Kyle ended the game. “It’s okay, Fin, I’m not taking it lightly. I’m really not. Look, you have your way of focusing, I have mine. Okay?”
“Okay, okay.” Olsen could feel his palms sweating. Everything important in life came down to a few precious moments. Wasn’t that the old adage? Well, this was surely one of them. “And what are you gonna say when the tryout’s over?”
Kyle cursed and tossed the Game Boy toward his bag of bats. “I’m gonna walk over to the dugout where everybody’s standing, point at you, and tell the suits that if they want me to sign a contract with the New York Yankees, they gotta go through you.” He hesitated. “Satisfied?”
Olsen broke into a broad smile. “Yeah, I’m satisfied.”
Johnny knelt down and laid five dozen roses on the gravestone, then ran his fingertips across the chiseled letters. Karen Nicole Robinson. He missed her more than he ever had. He’d cheated on her and he’d broken his code of honor. There wasn’t much left to do wrong. At least he’d done the right thing in the end.
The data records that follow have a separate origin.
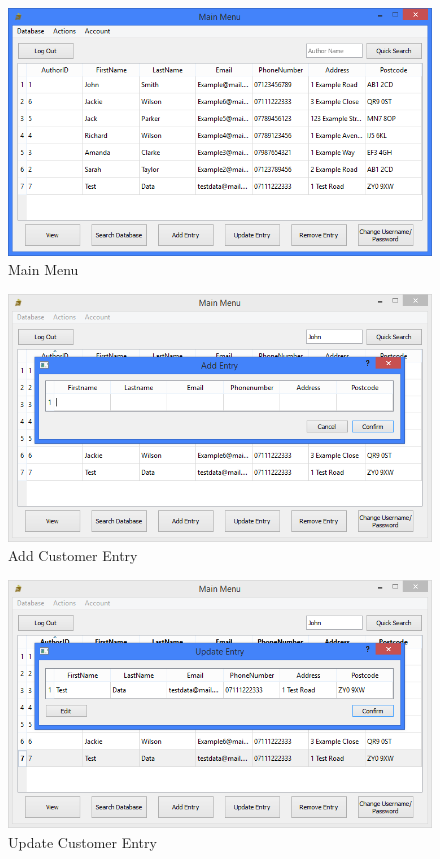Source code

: \begin{figure}[H]
    \caption{Main Menu} \label{fig:MainMenu}
    \includegraphics[width=\textwidth]{./Maintenance/UserInterface/MainMenu.png}
\end{figure}

\begin{figure}[H]
    \caption{Add Customer Entry} \label{fig:AddEntry}
    \includegraphics[width=\textwidth]{./Maintenance/UserInterface/AddEntry.png}
\end{figure}

\begin{figure}[H]
    \caption{Update Customer Entry} \label{fig:UpdateEntry}
    \includegraphics[width=\textwidth]{./Maintenance/UserInterface/UpdateEntry.png}
\end{figure}

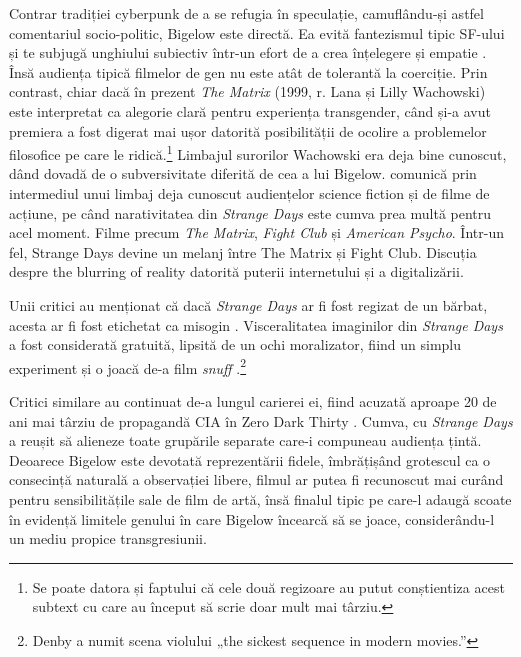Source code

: \documentclass[12pt]{article}
\begin{document}
Contrar \dedouble tradiției\sqtworight\: cyberpunk de a se refugia în speculație, camuflându-și astfel comentariul socio-politic, Bigelow este directă. Ea evită fantezismul tipic SF-ului și te subjugă unghiului subiectiv într-un efort de a crea înțelegere și empatie \cite{Ebert1995a}. Însă audiența tipică filmelor de gen nu este atât de tolerantă la coerciție. Prin contrast, chiar dacă în prezent \textit{The Matrix} (1999, r. Lana și Lilly Wachowski) este interpretat ca alegorie clară pentru experiența transgender, când și-a avut premiera a fost digerat mai ușor datorită posibilității de ocolire a problemelor filosofice pe care le ridică.\footnote{Se poate datora și faptului că cele două regizoare au putut conștientiza acest subtext cu care au început să scrie doar mult mai târziu.} Limbajul surorilor Wachowski era deja bine cunoscut, dând dovadă de o subversivitate diferită de cea a lui Bigelow.  comunică prin intermediul unui limbaj deja cunoscut audiențelor science fiction și de filme de acțiune, pe când narativitatea din \textit{Strange Days} este cumva prea multă pentru acel moment. Filme precum \textit{The Matrix}, \textit{Fight Club} și \textit{American Psycho}. Într-un fel, Strange Days devine un melanj între The Matrix și Fight Club. Discuția despre the blurring of reality datorită puterii internetului și a digitalizării. \par 

Unii critici au menționat că dacă \textit{Strange Days} ar fi fost regizat de un bărbat, acesta ar fi fost etichetat ca misogin \cite{MirasolBigelowUncanny2010}. Visceralitatea imaginilor din \textit{Strange Days} a fost considerată gratuită, lipsită de un ochi moralizator, fiind un simplu experiment și o joacă de-a film \textit{snuff} \cite{Guthmann1995a, DenbyPeopleStrange1995}.\footnote{Denby a numit scena violului „the sickest sequence in modern movies.”}\par

Critici similare au continuat de-a lungul carierei ei, fiind acuzată aproape 20 de ani mai târziu de propagandă CIA în Zero Dark Thirty \cite{Vishnevetsky2012a}. Cumva, cu \textit{Strange Days} a reușit să alieneze toate grupările separate care-i compuneau audiența țintă. Deoarece Bigelow este devotată reprezentării fidele, îmbrățișând grotescul ca o consecință naturală a observației libere, filmul ar putea fi recunoscut mai curând pentru sensibilitățile sale de film de artă, însă finalul tipic pe care-l adaugă scoate în evidență limitele genului în care Bigelow încearcă să se joace, considerându-l un mediu propice transgresiunii.\par
\end{document}

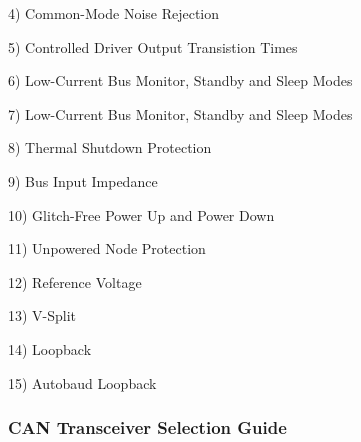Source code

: 4) Common-Mode Noise Rejection

5) Controlled Driver Output Transistion Times

6) Low-Current Bus Monitor, Standby and Sleep Modes

7) Low-Current Bus Monitor, Standby and Sleep Modes

8) Thermal Shutdown Protection

9)  Bus Input Impedance

10)  Glitch-Free Power Up and Power Down

11)  Unpowered Node Protection

12) Reference Voltage

13) V-Split

14) Loopback

15) Autobaud Loopback


\subsubsection{CAN Transceiver Selection Guide }



 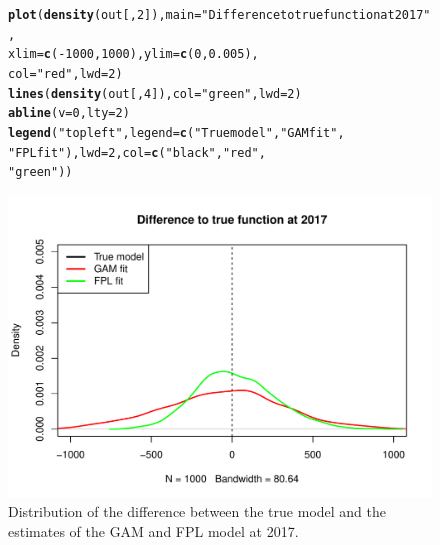 \documentclass{article}\usepackage[]{graphicx}\usepackage[]{color}
\makeatletter
\newcommand{\hlnum}[1]{\textcolor[rgb]{0.686,0.059,0.569}{#1}}%
\newcommand{\hlstr}[1]{\textcolor[rgb]{0.192,0.494,0.8}{#1}}%
\newcommand{\hlopt}[1]{\textcolor[rgb]{0,0,0}{#1}}%
\newcommand{\hlstd}[1]{\textcolor[rgb]{0.345,0.345,0.345}{#1}}%
\newcommand{\hlkwc}[1]{\textcolor[rgb]{0.333,0.667,0.333}{#1}}%
\newcommand{\hlkwd}[1]{\textcolor[rgb]{0.737,0.353,0.396}{\textbf{#1}}}%
\newenvironment{kframe}{%
 \def\at@end@of@kframe{}%
 \ifinner\ifhmode%
  \def\at@end@of@kframe{\end{minipage}}%
  \begin{minipage}{\columnwidth}%
 \fi\fi%
 \def\FrameCommand##1{\hskip\@totalleftmargin \hskip-\fboxsep
 \colorbox{shadecolor}{##1}\hskip-\fboxsep
     \hskip-\linewidth \hskip-\@totalleftmargin \hskip\columnwidth}%
 \MakeFramed {\advance\hsize-\width
   \@totalleftmargin\z@ \linewidth\hsize
   \@setminipage}}%
 {\par\unskip\endMakeFramed%
 \at@end@of@kframe}
\newenvironment{knitrout}{}{} %
\makeatother
\begin{document}
\begin{figure}
\begin{knitrout}
\color{fgcolor}\begin{kframe}
\begin{alltt}
\hlkwd{plot}\hlstd{(}\hlkwd{density}\hlstd{(out[,} \hlnum{2}\hlstd{]),} \hlkwc{main} \hlstd{=} \hlstr{"Difference to true function at 2017"}\hlstd{,}
    \hlkwc{xlim} \hlstd{=} \hlkwd{c}\hlstd{(}\hlopt{-}\hlnum{1000}\hlstd{,} \hlnum{1000}\hlstd{),} \hlkwc{ylim} \hlstd{=} \hlkwd{c}\hlstd{(}\hlnum{0}\hlstd{,} \hlnum{0.005}\hlstd{),}
    \hlkwc{col} \hlstd{=} \hlstr{"red"}\hlstd{,} \hlkwc{lwd} \hlstd{=} \hlnum{2}\hlstd{)}
\hlkwd{lines}\hlstd{(}\hlkwd{density}\hlstd{(out[,} \hlnum{4}\hlstd{]),} \hlkwc{col} \hlstd{=} \hlstr{"green"}\hlstd{,} \hlkwc{lwd} \hlstd{=} \hlnum{2}\hlstd{)}
\hlkwd{abline}\hlstd{(}\hlkwc{v} \hlstd{=} \hlnum{0}\hlstd{,} \hlkwc{lty} \hlstd{=} \hlnum{2}\hlstd{)}
\hlkwd{legend}\hlstd{(}\hlstr{"topleft"}\hlstd{,} \hlkwc{legend} \hlstd{=} \hlkwd{c}\hlstd{(}\hlstr{"True model"}\hlstd{,} \hlstr{"GAM fit"}\hlstd{,}
    \hlstr{"FPL fit"}\hlstd{),} \hlkwc{lwd} \hlstd{=} \hlnum{2}\hlstd{,} \hlkwc{col} \hlstd{=} \hlkwd{c}\hlstd{(}\hlstr{"black"}\hlstd{,} \hlstr{"red"}\hlstd{,}
    \hlstr{"green"}\hlstd{))}
\end{alltt}
\end{kframe}

\includegraphics[width=1\linewidth]{figure/plot9-1} \hfill{}



\end{knitrout}
\caption{Distribution of the difference between the true model and the estimates of the GAM and FPL model at 2017.}
\label{fig:plot9}
\end{figure}
\end{document}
When he’d kissed the creased two of hearts one last time, he pulled out the pistol he’d shot Paulie with and pressed the barrel to his chin. Then he looked up into the trees and waited for a sign, waited for the wind to blow. But it didn’t. Everything stayed deathly still.
So he pulled the trigger.
The last thing he ever saw was the two of hearts lying beside him. Then everything went dark. And for the first time in many years, Johnny Bondano was at peace.
46
THE KID SAUNTERED toward the plate, still wearing his tattered T-shirt, sweatpants, and high-tops. It was three-thirty in the afternoon, less than four hours before the start of tonight’s game against the Red Sox. Yankee Stadium was still quiet and peaceful beneath a partly cloudy late June sky. Six front-office suits, several coaches, and a couple of players milled around the dugout, making small talk while they waited for what they assumed would be a train wreck of cataclysmic proportions. Still, it was always fascinating to see someone crash and burn like this. It was like watching that terrible NASCAR wreck on television. Awful to watch the cars tumble over and over and burst into flames, but you couldn’t pry your eyes from the screen even if you tried. The human struggle to survive was simply too compelling. Just like it would be here.